Archive for the ‘ The Christian Spirit ’ Category

Christian Coalition: A Tale Well Told

I rarely have two book reviews the same week, but I wanted to alert you to this new book by Joel Vaughan that traces the history of the organization called the Christian Coalition. The title is accurate: it rose and it fell.

I was drawn to the book not only because I am acquainted with Joel, but also because I used to be a Christian Coalition county director back in the early 1990s, when I taught at Indiana Wesleyan University. Then, when I moved to Regent University, I was just down the street, more or less, from the Coalition’s headquarters, and a number of my students in the master’s program in government worked there. I attended the annual Road to Victory conferences in Washington, DC. So I remember the glory years, but also the not-so-glorious ones.

There are so many tell-all books in the market that I wondered how Joel was going to handle this one. He was with the Coalition almost from the start, and was one of the last to leave before it rapidly disintegrated. How could he tell the tale well, being honest about its demise without being censorious?

Well, I believe he has accomplished that nearly impossible task. It is evident from the first pages that he shared the vision of Christians influencing public policy and making their voice heard in politics. He speaks of the sincere, genuine believers who wanted to make a difference, and he points to the many ways Christian Coalition achieved its goals during the 1990s. It’s obvious he loved being a part of it.
++++
- _GOAL_: List every organization or institution named in the book review. The items that follow the book review have no connection to it.
++++
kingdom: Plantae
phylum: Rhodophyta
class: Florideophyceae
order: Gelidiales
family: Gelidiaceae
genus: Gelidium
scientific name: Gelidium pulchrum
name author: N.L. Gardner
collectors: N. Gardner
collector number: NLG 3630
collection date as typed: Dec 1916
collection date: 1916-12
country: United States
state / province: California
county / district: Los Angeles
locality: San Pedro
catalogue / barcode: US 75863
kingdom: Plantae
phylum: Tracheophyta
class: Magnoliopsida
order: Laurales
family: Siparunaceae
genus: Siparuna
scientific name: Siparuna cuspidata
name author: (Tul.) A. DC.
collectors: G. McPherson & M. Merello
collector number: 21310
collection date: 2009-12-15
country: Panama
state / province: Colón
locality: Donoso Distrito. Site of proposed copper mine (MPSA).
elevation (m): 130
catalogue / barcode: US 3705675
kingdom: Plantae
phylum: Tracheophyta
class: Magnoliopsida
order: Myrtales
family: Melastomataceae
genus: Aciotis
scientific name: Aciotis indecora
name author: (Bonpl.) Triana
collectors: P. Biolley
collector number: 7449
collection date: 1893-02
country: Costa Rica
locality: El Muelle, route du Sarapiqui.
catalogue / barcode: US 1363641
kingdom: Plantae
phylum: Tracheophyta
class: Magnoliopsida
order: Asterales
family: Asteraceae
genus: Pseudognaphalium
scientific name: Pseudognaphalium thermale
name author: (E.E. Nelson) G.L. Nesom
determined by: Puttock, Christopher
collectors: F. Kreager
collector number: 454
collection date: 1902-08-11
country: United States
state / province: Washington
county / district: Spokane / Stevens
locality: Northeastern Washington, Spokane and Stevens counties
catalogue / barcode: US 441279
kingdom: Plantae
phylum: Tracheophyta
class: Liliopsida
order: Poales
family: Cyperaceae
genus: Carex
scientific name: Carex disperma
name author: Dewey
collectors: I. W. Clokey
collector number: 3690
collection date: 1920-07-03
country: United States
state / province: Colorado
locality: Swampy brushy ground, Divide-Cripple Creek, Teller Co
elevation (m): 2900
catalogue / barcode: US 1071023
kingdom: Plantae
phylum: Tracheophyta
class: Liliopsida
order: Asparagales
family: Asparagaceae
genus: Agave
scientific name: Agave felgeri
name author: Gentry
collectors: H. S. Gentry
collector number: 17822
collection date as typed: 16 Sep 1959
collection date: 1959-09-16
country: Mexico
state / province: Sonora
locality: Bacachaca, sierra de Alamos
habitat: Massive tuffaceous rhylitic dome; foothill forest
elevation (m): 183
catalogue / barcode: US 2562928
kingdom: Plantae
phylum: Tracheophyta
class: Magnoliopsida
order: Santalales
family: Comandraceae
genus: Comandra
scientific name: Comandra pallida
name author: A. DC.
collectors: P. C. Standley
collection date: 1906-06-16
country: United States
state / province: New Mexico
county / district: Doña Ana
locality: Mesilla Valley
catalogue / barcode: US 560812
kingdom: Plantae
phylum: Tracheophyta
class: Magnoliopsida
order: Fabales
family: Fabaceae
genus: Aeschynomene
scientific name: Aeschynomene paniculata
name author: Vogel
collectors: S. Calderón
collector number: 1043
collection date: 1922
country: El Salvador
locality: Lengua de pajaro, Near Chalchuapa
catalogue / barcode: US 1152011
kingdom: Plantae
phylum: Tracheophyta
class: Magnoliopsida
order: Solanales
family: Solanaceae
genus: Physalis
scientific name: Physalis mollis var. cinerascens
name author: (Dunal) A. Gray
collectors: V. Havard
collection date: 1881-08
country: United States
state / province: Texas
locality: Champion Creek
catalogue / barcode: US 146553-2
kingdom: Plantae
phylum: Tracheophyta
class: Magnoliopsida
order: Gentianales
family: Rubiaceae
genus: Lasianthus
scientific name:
++++
- _WRITTEN REPLY_:
Christian Coalition
Indiana Wesleyan University
Regent University